[About this task] Using the records that follow, work out the number of lines with the word "translation" in them; reply with that number only.

[Source data]

+===+

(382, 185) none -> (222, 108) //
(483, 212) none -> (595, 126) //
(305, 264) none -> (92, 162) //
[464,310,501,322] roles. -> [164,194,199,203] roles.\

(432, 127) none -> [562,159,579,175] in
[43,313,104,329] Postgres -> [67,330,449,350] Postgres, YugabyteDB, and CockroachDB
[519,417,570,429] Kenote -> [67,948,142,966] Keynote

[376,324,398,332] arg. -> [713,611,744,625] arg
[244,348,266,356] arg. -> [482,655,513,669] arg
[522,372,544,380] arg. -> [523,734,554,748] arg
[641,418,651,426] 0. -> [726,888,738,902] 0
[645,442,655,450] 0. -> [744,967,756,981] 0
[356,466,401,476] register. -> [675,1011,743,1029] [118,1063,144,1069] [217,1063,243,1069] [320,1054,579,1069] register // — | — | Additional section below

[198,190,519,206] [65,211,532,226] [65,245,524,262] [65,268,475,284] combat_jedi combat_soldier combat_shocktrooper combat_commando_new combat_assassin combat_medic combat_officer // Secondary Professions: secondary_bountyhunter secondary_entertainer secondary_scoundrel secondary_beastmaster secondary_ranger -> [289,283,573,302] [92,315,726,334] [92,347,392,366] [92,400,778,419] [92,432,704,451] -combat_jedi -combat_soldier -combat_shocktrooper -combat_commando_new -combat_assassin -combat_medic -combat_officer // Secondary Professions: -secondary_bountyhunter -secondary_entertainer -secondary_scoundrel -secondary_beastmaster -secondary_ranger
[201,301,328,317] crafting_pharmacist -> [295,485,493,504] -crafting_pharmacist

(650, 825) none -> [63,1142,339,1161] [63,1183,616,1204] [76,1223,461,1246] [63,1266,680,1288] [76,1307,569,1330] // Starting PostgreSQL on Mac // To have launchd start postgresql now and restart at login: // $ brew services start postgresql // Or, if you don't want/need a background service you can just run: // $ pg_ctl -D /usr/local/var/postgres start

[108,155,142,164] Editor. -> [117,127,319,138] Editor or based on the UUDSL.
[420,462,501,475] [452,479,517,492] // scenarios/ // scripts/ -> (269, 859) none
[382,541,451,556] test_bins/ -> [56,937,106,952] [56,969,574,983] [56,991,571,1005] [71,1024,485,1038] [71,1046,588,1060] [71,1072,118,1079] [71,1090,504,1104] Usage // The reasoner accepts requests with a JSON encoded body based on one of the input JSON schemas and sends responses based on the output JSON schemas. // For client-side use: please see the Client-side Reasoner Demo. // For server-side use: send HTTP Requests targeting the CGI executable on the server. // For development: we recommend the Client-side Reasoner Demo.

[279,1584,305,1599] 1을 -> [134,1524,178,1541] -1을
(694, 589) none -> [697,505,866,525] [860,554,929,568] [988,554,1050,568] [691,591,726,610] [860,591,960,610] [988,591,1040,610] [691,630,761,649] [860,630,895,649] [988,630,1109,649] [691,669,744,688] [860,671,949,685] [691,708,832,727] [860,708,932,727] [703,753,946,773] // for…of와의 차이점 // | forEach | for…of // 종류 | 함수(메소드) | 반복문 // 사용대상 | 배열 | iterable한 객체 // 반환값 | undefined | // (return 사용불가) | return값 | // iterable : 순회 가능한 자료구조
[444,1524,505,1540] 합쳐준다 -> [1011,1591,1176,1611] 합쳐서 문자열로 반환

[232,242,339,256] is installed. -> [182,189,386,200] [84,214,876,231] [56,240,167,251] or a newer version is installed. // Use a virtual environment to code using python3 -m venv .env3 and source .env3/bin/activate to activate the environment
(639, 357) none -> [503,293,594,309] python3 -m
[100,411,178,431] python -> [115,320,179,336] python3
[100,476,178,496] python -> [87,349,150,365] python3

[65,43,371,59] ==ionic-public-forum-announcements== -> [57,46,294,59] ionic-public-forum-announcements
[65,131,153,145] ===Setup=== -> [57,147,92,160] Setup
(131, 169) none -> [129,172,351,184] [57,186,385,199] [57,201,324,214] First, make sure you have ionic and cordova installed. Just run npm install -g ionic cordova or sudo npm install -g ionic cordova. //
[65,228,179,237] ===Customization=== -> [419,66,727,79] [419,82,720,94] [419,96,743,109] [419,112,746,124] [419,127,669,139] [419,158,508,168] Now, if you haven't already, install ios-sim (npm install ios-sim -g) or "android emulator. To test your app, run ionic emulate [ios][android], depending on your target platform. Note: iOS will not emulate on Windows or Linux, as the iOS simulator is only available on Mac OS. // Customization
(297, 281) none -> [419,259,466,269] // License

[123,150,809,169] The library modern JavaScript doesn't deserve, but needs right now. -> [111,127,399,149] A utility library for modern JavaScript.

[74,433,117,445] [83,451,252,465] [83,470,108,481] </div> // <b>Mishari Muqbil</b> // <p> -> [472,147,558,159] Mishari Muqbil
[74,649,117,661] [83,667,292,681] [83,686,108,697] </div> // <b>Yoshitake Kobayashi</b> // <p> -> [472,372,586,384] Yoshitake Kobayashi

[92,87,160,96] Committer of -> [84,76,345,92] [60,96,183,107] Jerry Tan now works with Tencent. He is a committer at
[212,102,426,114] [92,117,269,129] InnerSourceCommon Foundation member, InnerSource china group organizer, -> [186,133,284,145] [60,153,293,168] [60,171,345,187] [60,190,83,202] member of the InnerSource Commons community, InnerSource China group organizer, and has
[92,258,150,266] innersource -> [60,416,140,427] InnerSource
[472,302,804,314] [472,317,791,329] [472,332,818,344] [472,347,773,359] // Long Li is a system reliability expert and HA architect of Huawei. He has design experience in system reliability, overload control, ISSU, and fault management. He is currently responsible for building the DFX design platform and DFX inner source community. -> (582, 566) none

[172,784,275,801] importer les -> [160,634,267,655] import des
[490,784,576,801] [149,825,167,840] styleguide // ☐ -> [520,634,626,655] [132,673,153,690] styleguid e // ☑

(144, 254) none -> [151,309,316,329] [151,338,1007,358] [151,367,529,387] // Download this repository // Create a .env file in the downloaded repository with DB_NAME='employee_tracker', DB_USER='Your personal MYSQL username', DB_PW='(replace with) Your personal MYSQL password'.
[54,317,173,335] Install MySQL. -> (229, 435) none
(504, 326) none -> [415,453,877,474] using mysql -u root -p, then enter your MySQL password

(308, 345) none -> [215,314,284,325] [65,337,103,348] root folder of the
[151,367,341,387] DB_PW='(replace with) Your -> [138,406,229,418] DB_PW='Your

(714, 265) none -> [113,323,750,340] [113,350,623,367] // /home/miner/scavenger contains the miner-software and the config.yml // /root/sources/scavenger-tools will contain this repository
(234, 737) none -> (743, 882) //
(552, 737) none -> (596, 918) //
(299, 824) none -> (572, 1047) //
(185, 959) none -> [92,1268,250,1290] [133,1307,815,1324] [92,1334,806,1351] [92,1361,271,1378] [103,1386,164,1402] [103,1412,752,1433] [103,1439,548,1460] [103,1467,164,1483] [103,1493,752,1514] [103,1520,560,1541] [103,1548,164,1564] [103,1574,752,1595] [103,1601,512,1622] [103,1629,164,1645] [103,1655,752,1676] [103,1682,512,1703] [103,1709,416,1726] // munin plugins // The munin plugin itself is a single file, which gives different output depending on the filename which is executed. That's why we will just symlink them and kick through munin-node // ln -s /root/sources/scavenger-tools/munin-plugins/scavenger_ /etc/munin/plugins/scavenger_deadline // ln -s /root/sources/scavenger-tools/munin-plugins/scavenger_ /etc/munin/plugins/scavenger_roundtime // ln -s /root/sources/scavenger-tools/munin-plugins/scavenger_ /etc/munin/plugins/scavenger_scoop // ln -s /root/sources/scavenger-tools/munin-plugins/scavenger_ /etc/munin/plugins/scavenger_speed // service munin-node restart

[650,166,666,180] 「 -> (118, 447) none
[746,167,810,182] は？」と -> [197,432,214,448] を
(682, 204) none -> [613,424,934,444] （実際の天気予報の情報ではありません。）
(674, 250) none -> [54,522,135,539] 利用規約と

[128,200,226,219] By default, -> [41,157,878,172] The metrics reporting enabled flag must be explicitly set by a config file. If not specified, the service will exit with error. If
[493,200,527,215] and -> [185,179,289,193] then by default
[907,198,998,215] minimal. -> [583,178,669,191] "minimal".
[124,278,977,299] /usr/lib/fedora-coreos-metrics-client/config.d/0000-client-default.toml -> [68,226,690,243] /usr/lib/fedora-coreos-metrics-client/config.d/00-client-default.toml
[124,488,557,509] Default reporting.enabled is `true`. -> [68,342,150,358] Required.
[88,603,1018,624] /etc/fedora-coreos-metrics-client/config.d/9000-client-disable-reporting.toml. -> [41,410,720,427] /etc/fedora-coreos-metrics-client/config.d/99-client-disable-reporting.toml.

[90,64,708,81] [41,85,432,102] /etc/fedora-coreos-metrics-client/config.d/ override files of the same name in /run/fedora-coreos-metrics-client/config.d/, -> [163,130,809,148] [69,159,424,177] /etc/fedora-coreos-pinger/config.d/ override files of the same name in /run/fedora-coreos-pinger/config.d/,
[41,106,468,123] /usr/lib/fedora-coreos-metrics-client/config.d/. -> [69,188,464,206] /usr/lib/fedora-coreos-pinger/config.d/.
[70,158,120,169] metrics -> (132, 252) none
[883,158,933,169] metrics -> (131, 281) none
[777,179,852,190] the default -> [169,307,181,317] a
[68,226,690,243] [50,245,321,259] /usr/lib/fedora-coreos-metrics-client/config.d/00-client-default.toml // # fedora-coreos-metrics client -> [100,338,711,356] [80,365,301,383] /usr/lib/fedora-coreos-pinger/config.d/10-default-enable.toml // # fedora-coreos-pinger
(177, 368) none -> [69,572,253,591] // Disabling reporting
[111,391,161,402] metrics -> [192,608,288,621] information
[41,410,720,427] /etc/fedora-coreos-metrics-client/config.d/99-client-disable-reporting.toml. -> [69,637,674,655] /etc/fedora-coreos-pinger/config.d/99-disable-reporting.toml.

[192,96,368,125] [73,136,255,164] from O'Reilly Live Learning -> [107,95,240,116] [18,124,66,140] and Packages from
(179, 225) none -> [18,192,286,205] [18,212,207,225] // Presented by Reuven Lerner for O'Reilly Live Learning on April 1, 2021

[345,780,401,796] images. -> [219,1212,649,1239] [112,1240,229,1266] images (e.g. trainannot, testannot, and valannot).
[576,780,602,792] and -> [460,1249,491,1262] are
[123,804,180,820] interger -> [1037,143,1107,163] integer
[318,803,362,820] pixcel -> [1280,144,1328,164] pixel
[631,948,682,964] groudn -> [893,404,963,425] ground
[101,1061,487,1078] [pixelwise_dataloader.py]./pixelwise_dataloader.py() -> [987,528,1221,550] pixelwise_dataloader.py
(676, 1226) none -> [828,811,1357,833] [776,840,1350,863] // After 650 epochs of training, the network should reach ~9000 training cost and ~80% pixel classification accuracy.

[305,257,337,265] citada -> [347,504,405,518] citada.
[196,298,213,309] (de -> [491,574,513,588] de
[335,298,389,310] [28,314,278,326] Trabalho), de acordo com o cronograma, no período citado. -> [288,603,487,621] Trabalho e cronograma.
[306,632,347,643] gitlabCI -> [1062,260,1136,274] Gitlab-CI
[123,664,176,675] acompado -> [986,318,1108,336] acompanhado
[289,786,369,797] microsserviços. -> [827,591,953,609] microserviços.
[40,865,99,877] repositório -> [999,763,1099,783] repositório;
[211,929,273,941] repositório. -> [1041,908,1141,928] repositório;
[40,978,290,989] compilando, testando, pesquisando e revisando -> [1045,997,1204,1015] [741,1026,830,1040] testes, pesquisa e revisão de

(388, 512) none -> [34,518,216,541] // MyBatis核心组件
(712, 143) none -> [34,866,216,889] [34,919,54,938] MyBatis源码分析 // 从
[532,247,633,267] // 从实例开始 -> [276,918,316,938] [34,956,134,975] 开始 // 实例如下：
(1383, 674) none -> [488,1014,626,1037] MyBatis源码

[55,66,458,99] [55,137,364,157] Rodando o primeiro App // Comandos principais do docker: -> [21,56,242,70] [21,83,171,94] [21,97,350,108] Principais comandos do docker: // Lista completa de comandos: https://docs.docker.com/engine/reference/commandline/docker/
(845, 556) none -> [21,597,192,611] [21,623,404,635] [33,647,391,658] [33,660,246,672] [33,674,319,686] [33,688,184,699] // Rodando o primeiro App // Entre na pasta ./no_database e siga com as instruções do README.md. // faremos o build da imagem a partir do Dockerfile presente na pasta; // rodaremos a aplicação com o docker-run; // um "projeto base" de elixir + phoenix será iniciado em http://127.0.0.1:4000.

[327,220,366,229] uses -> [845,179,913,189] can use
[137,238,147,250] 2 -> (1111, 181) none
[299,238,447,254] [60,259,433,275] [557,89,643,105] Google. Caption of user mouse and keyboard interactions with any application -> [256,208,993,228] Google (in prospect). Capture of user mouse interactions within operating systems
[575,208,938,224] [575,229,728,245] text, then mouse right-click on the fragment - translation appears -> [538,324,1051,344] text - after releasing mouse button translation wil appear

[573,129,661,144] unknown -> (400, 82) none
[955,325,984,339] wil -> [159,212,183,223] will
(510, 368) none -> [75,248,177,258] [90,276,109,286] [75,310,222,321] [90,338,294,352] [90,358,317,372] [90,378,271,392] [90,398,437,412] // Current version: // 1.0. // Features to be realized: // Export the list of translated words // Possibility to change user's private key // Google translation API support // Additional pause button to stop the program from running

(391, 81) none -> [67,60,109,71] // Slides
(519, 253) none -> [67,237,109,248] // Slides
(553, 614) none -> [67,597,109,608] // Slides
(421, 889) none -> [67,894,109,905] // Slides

+===+

[Result] 2